Matthew Dessem at Slate offered a comparison of some of the film's events and characters to the actual history and suggested that Sorkin "plays pretty freely with characters and events to ensure his clockwork screenplay hits exactly the right beats in exactly the right order." Jordan Hoffman of The Times of Israel criticized the film for obscuring or otherwise erasing the Jewish heritage of much of the Chicago 7, particularly of Hoffman and Rubin. Kurt Jacobsen of Logos: A Journal of Modern Society & Culture regarded the film as a centrist travesty, with pacifist David Dellinger fictionally punching a court cop, the committed movement attorney William Kunstler behaving like a clueless schoolmaster, Jerry Rubin preposterously falling for an undercover female agent, and the Tom Hayden character ventriloquizing nothing but Sorkin's opinions.

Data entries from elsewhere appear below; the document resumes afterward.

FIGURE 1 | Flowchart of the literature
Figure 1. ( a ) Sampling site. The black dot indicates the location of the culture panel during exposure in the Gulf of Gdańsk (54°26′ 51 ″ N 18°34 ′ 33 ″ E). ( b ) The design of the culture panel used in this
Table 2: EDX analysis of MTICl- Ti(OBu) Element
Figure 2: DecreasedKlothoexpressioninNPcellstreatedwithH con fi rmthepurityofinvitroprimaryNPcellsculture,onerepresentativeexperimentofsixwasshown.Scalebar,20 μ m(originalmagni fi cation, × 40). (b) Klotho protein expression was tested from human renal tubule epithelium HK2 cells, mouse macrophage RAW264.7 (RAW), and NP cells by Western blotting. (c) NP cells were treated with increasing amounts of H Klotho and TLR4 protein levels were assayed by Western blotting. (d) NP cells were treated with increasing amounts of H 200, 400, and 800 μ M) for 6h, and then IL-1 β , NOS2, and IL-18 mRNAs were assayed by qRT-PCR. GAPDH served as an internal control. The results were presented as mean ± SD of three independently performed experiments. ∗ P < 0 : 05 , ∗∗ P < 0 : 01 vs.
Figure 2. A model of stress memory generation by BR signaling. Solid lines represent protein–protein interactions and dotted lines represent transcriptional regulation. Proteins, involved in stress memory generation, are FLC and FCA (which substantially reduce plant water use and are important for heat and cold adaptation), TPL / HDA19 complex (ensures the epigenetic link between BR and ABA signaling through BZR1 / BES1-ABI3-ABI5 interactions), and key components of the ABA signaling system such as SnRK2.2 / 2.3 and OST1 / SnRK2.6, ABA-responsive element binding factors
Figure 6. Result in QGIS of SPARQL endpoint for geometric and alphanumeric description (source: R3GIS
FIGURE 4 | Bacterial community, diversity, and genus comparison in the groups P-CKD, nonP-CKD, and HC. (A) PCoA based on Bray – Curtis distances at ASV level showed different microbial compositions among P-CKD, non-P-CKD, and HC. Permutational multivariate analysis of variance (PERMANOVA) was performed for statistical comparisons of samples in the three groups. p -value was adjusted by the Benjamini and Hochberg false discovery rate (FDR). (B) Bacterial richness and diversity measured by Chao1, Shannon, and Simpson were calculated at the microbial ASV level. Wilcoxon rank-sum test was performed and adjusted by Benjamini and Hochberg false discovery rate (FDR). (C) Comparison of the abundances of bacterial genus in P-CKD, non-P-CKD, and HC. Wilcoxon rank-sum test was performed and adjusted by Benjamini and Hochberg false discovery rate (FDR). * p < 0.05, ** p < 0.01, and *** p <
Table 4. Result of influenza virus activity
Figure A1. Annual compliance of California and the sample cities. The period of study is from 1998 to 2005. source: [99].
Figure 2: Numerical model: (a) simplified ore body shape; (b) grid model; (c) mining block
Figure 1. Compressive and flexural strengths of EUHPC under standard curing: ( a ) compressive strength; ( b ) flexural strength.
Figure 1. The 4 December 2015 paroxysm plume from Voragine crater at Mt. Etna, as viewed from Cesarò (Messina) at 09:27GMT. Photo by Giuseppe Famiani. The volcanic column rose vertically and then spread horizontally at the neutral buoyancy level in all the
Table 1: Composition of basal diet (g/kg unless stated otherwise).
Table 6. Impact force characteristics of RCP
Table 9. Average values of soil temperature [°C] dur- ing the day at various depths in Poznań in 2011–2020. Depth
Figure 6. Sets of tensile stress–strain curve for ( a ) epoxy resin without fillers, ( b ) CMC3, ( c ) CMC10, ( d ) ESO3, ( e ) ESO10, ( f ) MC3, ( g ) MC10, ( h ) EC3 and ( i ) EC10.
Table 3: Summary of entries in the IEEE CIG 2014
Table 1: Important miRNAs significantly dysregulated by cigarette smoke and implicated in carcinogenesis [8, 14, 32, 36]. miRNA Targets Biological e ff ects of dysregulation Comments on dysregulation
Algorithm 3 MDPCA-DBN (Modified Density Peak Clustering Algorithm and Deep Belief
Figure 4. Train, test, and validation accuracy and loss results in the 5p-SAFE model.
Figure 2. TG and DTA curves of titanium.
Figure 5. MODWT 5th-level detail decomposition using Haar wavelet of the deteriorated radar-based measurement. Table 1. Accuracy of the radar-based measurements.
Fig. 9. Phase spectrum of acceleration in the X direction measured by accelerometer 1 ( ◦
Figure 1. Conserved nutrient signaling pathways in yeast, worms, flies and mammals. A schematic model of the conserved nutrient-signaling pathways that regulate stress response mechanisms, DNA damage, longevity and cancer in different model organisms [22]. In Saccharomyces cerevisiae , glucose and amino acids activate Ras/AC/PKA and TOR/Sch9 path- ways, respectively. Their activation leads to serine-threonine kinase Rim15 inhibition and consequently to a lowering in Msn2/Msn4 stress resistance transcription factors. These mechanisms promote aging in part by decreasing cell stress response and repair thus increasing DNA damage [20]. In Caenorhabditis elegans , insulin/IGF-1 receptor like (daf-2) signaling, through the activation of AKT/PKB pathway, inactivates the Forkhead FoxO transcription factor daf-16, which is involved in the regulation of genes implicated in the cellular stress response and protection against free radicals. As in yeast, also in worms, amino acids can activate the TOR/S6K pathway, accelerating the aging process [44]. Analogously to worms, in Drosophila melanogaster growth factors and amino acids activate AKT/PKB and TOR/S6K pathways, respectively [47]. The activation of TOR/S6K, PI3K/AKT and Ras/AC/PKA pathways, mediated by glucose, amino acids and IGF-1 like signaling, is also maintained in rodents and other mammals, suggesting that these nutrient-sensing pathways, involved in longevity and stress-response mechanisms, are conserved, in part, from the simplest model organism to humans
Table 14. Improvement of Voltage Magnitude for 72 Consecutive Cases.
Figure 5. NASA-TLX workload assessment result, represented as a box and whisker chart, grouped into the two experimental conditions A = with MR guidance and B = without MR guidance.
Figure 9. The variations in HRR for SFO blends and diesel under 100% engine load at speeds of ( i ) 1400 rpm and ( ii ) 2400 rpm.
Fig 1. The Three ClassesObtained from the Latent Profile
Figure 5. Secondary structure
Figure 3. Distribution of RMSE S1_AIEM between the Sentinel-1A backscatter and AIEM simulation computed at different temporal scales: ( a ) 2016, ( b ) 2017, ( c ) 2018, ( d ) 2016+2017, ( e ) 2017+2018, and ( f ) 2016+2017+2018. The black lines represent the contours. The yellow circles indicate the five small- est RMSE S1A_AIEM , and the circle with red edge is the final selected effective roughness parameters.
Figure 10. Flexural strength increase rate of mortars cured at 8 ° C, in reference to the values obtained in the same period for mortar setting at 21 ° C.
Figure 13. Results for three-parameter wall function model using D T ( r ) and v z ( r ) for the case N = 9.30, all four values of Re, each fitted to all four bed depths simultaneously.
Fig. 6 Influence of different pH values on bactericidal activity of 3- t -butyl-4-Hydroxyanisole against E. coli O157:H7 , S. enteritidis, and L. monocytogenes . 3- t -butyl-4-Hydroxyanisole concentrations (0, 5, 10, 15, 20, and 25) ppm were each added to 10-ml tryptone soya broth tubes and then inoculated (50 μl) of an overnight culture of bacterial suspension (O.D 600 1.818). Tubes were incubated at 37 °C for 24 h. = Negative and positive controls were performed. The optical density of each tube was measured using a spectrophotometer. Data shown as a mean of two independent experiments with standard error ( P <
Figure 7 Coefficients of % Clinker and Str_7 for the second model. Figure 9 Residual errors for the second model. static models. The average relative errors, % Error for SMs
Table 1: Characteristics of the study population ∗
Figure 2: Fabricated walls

Several critics discussed the conclusion of the film, including Jeremy Kagan, who wrote: "While this works as effective narrative cinema, it was David Dellinger [not Tom Hayden] who read the names, as shown in my film. It was also earlier in the trial [...] and he read the names of the Vietnamese as well as Americans who had died." In a review for The New York Times, Jason Bailey quoted the sentencing statement from Rennie Davis to Judge Hoffman: "You represent all that is old, ugly, bigoted, and repressive in this country, and I will tell you that the spirit of this defense table will devour your sickness in the next generation," which Bailey described as "the most Sorkin-eseque dialogue in the transcript," and its exclusion from the film as "downright baffling". Arionne Nettles of the Chicago Reader, who found Sorkin's portrayal of Fred Hampton in the film made it "hard to not think of Breonna Taylor's similar death earlier this year," wrote, "although this dramatized ending did not actually occur this way, it makes a statement: there's a responsibility to stand up when the world is watching, to remember those who lost their lives, and to say their names."